How might advanced technologies enhance our understanding of C4orf34/SMIM14 function?

Emerging technologies offer unprecedented opportunities to elucidate the function of previously uncharacterized proteins like C4orf34/SMIM14. Cryo-electron microscopy (cryo-EM) and structural prediction tools like AlphaFold can provide detailed structural information about membrane proteins, potentially revealing functional domains, interaction surfaces, and conformational states that might not be apparent from sequence analysis alone. These structural insights can guide rational mutagenesis approaches and facilitate structure-based drug design for targeting C4orf34/SMIM14 in research or therapeutic contexts.

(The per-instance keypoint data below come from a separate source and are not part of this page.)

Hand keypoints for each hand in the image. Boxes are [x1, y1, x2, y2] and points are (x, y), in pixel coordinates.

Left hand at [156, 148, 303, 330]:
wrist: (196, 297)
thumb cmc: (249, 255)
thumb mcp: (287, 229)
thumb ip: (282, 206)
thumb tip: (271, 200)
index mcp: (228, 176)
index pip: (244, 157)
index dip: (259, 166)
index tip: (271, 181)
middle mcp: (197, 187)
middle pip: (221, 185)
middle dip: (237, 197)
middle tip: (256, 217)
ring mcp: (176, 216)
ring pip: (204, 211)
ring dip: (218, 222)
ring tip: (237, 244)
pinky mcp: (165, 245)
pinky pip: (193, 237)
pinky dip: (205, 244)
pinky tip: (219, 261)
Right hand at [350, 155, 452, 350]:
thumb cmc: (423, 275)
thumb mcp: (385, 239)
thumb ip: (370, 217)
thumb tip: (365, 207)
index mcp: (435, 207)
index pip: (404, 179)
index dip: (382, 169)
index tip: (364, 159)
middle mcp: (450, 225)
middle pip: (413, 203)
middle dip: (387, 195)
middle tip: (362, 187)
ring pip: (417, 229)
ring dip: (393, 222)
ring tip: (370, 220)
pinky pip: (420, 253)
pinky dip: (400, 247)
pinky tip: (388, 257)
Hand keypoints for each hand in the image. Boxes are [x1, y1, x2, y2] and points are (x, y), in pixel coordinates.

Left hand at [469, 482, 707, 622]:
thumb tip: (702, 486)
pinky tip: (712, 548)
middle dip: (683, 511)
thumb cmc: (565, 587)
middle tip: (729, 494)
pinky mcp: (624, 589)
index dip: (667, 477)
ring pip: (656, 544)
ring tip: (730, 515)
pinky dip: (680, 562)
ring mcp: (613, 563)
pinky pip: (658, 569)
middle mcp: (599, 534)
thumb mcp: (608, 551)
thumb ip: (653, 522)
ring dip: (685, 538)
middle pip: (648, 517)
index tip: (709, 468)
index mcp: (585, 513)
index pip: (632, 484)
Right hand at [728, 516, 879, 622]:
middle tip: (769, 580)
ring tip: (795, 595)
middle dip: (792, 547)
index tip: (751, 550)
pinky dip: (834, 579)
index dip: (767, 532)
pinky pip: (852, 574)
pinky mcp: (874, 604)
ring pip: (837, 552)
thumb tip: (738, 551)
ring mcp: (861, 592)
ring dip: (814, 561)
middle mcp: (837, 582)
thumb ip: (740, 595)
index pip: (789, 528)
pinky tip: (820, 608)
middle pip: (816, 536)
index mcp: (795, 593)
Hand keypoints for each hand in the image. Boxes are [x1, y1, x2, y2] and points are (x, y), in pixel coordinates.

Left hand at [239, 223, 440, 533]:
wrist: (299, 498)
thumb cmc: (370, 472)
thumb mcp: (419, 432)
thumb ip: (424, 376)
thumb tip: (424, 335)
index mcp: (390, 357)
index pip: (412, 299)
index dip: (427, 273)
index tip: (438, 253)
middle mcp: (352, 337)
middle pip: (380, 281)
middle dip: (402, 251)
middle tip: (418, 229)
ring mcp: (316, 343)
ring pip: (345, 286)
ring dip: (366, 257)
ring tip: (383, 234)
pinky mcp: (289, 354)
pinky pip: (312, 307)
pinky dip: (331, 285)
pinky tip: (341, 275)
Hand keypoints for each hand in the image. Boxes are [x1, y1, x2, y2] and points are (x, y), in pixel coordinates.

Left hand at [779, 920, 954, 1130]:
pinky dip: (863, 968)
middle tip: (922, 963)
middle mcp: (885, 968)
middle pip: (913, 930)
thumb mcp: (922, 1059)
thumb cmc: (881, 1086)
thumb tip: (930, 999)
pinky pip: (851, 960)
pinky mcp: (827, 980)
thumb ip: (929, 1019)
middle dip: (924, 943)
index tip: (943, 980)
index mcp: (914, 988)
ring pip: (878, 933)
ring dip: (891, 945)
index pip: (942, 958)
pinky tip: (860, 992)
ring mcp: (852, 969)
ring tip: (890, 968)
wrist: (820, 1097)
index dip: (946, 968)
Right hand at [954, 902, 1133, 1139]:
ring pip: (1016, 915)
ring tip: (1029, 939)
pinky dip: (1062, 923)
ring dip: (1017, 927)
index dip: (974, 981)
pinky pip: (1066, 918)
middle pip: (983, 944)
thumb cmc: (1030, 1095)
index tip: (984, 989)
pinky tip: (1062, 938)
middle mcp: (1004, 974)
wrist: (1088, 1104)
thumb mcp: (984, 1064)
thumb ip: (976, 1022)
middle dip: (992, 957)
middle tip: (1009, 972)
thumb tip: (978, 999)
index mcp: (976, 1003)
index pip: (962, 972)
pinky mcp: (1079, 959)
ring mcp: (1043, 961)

Single-cell technologies represent another frontier for understanding C4orf34/SMIM14 function. Single-cell RNA sequencing can reveal cell type-specific expression patterns and identify co-expressed genes that might function in common pathways, while spatial transcriptomics can map expression within complex tissues with unprecedented resolution. Meanwhile, advances in genome editing, particularly base editing and prime editing, enable precise manipulation of endogenous C4orf34/SMIM14 without introducing double-strand breaks, facilitating the creation of specific mutations to test functional hypotheses. Finally, the development of organoid culture systems that recapitulate complex tissue architecture and function provides physiologically relevant models for studying C4orf34/SMIM14 in different organ contexts. Combining these technologies in integrated research programs would significantly accelerate our understanding of this evolutionarily conserved but still poorly characterized protein.